Random school-wide trend data should be systematically collected by external coaches as they have proven to be a leading indicator of achievement. Replicating this process with a strict focus on classroom instruction could serve as a key area for continuous data-driven improvements. Using a certified coach was fundamental to creating an informative collaborative environment in which leaders could learn collaboratively.
Districts and school leaders should implement non-evaluative Instructional Classroom Walks to provide feedback on instruction on a regular basis.
Professional development to foster student academic teams may help increase achievement, particularly in lower-performing schools.

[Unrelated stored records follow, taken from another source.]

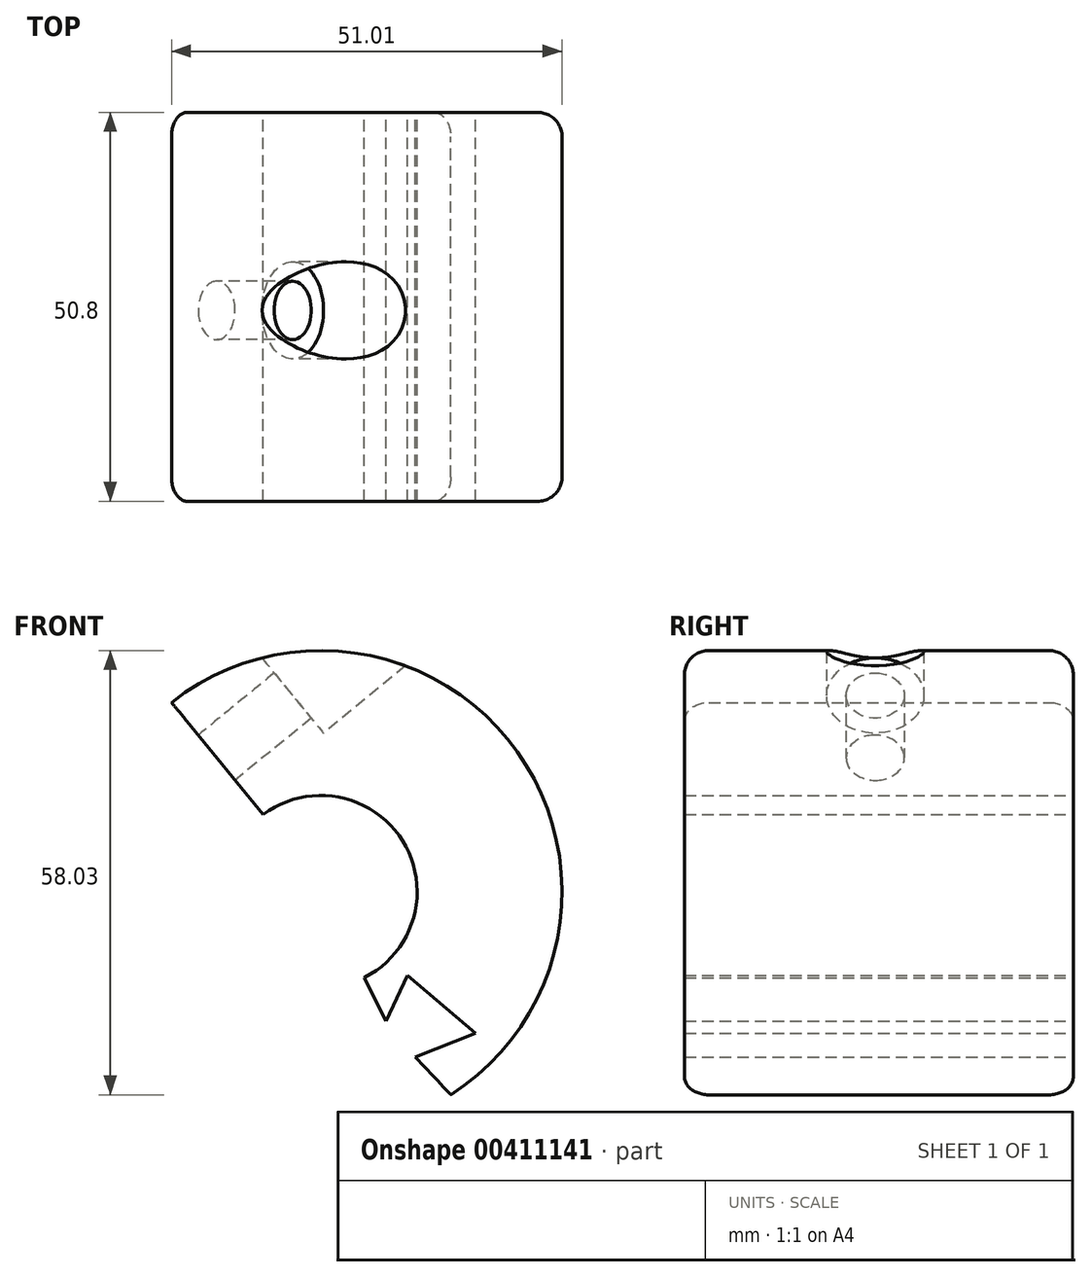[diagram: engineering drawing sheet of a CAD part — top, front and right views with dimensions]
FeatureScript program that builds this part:
annotation { "Feature Type Name" : "Feature", "Feature Type Description" : "" }
export const myFeature = defineFeature(function(context is Context, id is Id, definition is map)
    precondition{}
    {
        {
            var Q0;
            Q0=qCreatedBy(makeId("Front.planeOp"),FACE);
            var sketch = newSketch(context, id + "F0", { "sketchPlane" : qUnion([Q0])});
            skArc(sketch, "E0", {"start": v(16.52, -13.48) * mm, "mid": v(21.5, 4.36) * mm, "end": v(3.28, 7.79) * mm});
            skArc(sketch, "E1", {"start": v(27.79, -28.81) * mm, "mid": v(36.47, 15.99) * mm, "end": v(-8.7, 22.44) * mm});
            skLineSegment(sketch, "E2.right", {"start": v(-48.9, -37.54) * mm, "end": v(-48.9, -37.55) * mm});
            skLineSegment(sketch, "E3", {"start": v(-8.7, 22.44) * mm, "end": v(3.28, 7.79) * mm});
            skLineSegment(sketch, "E4", {"start": v(22.17, -13.25) * mm, "end": v(22.2, -13.19) * mm});
            skLineSegment(sketch, "E5", {"start": v(16.52, -13.48) * mm, "end": v(16.46, -13.51) * mm});
            skLineSegment(sketch, "E6", {"start": v(16.46, -13.51) * mm, "end": v(19.33, -19.2) * mm});
            skLineSegment(sketch, "E7", {"start": v(19.33, -19.2) * mm, "end": v(22.11, -13.2) * mm});
            skLineSegment(sketch, "E8", {"start": v(22.11, -13.2) * mm, "end": v(31, -20.8) * mm});
            skLineSegment(sketch, "E9", {"start": v(31, -20.8) * mm, "end": v(23.16, -23.85) * mm});
            skPoint(sketch, "E10.end.orphan", {"position": v(19.4, -19.2) * mm});
            skLineSegment(sketch, "E11", {"start": v(23.16, -23.85) * mm, "end": v(27.79, -28.81) * mm});
            skSolve(sketch);
        }
        {
            var Q0;
            Q0=makeQuery(id+"F0.imprint","IMPRINT",FACE,{"disambiguationData":[TD([[makeQuery(id+"F0.imprint","IMPRINT",EDGE,{"derivedFrom":sQuery(id+"F0.wireOp",EDGE,"E0")}),-1.0]])]});
            extrude(context, id + "F1", {"entities" : qUnion([Q0]), "flatOperationType" : FlatOperationType.REMOVE, "offsetDistance" : 25.4 * mm, "depth" : 50.8 * mm, "domain" : OperationDomain.MODEL});
        }
        {
            var Q0;
            Q0=makeQuery(id+"F1.opExtrude","SWEPT_FACE",FACE,{"disambiguationData":[OSD([sQuery(id+"F0.wireOp",EDGE,"E3")])]});
            cPlane(context, id + "F2", {"entities" : qUnion([Q0]), "cplaneType" : CPlaneType.OFFSET, "offset" : 28.57 * mm, "oppositeDirection" : true, "width" : 152.4 * mm, "height" : 152.4 * mm});
        }
        {
            var Q0;
            Q0=qCreatedBy(id+"F2.planeOp",FACE);
            var sketch = newSketch(context, id + "F3", { "sketchPlane" : qUnion([Q0])});
            skPoint(sketch, "E12", {"position": v(25.87, 13.55) * mm});
            skSolve(sketch);
        }
        {
            var Q0;
            Q0=sQuery(id+"F3.wireOp",VERTEX,"E12");
            var Q1;
            Q1=makeQuery(id+"F1.opExtrude","SWEPT_BODY",BODY,{"disambiguationData":[OSD([sQuery(id+"F0.wireOp",EDGE,"E0"),sQuery(id+"F0.wireOp",EDGE,"E1"),sQuery(id+"F0.wireOp",EDGE,"c0ffc589-c2a8-42a5-9104-419b5ff6041c"),sQuery(id+"F0.wireOp",EDGE,"134b5414-d073-441e-a36f-09c414d7f6e8"),sQuery(id+"F0.wireOp",EDGE,"2d02ed2d-40de-400d-b0a8-8be9bce04ba1"),sQuery(id+"F0.wireOp",EDGE,"35546e3c-a2fd-4c8c-8f61-3374b4d5c807"),sQuery(id+"F0.wireOp",EDGE,"078a7960-2e83-4ff7-9b07-46c6e9269b80"),sQuery(id+"F0.wireOp",EDGE,"E3")])]});
            hole(context, id + "F4", {"style" : HoleStyle.C_BORE, "endStyle" : HoleEndStyle.BLIND, "oppositeDirection" : true, "holeDiameter" : 7.62 * mm, "cBoreDiameter" : 12.7 * mm, "cBoreDepth" : 0 * mm, "majorDiameter" : 6.35 * mm, "holeDepth" : 25.4 * mm, "isTappedThrough" : true, "tappedDepth" : 12.7 * mm, "tapClearance" : 3, "locations" : qUnion([Q0]), "scope" : qUnion([Q1]), "startStyle" : HoleStartStyle.PART});
        }
        {
            var Q0;
            Q0=makeQuery(id+"F1.opExtrude","CAP_EDGE",EDGE,{"disambiguationData":[OSD([sQuery(id+"F0.wireOp",EDGE,"E1")])],"isStart":false});
            var Q1;
            Q1=makeQuery(id+"F1.opExtrude","CAP_EDGE",EDGE,{"disambiguationData":[OSD([sQuery(id+"F0.wireOp",EDGE,"E1")])],"isStart":true});
            fillet(context, id + "F5", {"entities" : qUnion([Q0, Q1]), "radius" : 3.17 * mm, "tangentPropagation" : true, "allowEdgeOverflow" : false});
        }
    });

Overall, the Rigor Appraisal incorporates the essential conditions in schools that support a positive climate for learning, the structures that support the alignment of curricula and instruction with the intent and rigor of academic standards, student mastery of those standards, and the quality of learning tasks to engage all students in learning at higher levels of cognition. Coupled with Instructional Walks, Rigor Appraisal shows promise as a more efficient, consistent, and cost-effective source of data to inform educational improvements and policy.
Conclusion
In summary, our findings indicate that data from the Rigor Appraisal may provide a sound basis for practitioners’ decision making to improve the quality of instruction in their schools. It appears to provide both broad and focused measures with the potential to inform educational improvement and policy development. It shows promise as a valuable tool to aid schools in recovering from the effects of the pandemic, improving educational equity, and reducing academic performance disparities among students from low-income backgrounds. It also has the potential to decrease reliance on interim or benchmark assessments of student progress and reduce interruptions in instructional time for testing. Using it as a source of leading indicators may help educators make better-informed, proactive, and real-time changes to instruction that accelerate learning, improve the quality of teaching, and improve academic outcomes for all students.
Footnotes
Acknowledgements
None.
Ethical Approval
Not Applicable.
Declaration of Conflicting Interests
The author(s) declared the following potential conflicts of interest with respect to the research, authorship, and/or publication of this article: The authors disclose that the research in this study was conducted under the auspices of Instructional Empowerment’s Applied Research Center, a division of Instructional Empowerment, LLC. The Rigor Appraisal instrument was created by the Applied Research Center. Instructional Empowerment’s consultancy uses the Rigor Appraisal in school districts to measure systems change.
Funding
The author(s) received no financial support for the research, authorship, and/or publication of this article.
Data Availability Statement
Data sharing not applicable to this article as no datasets were generated or analyzed during the current study.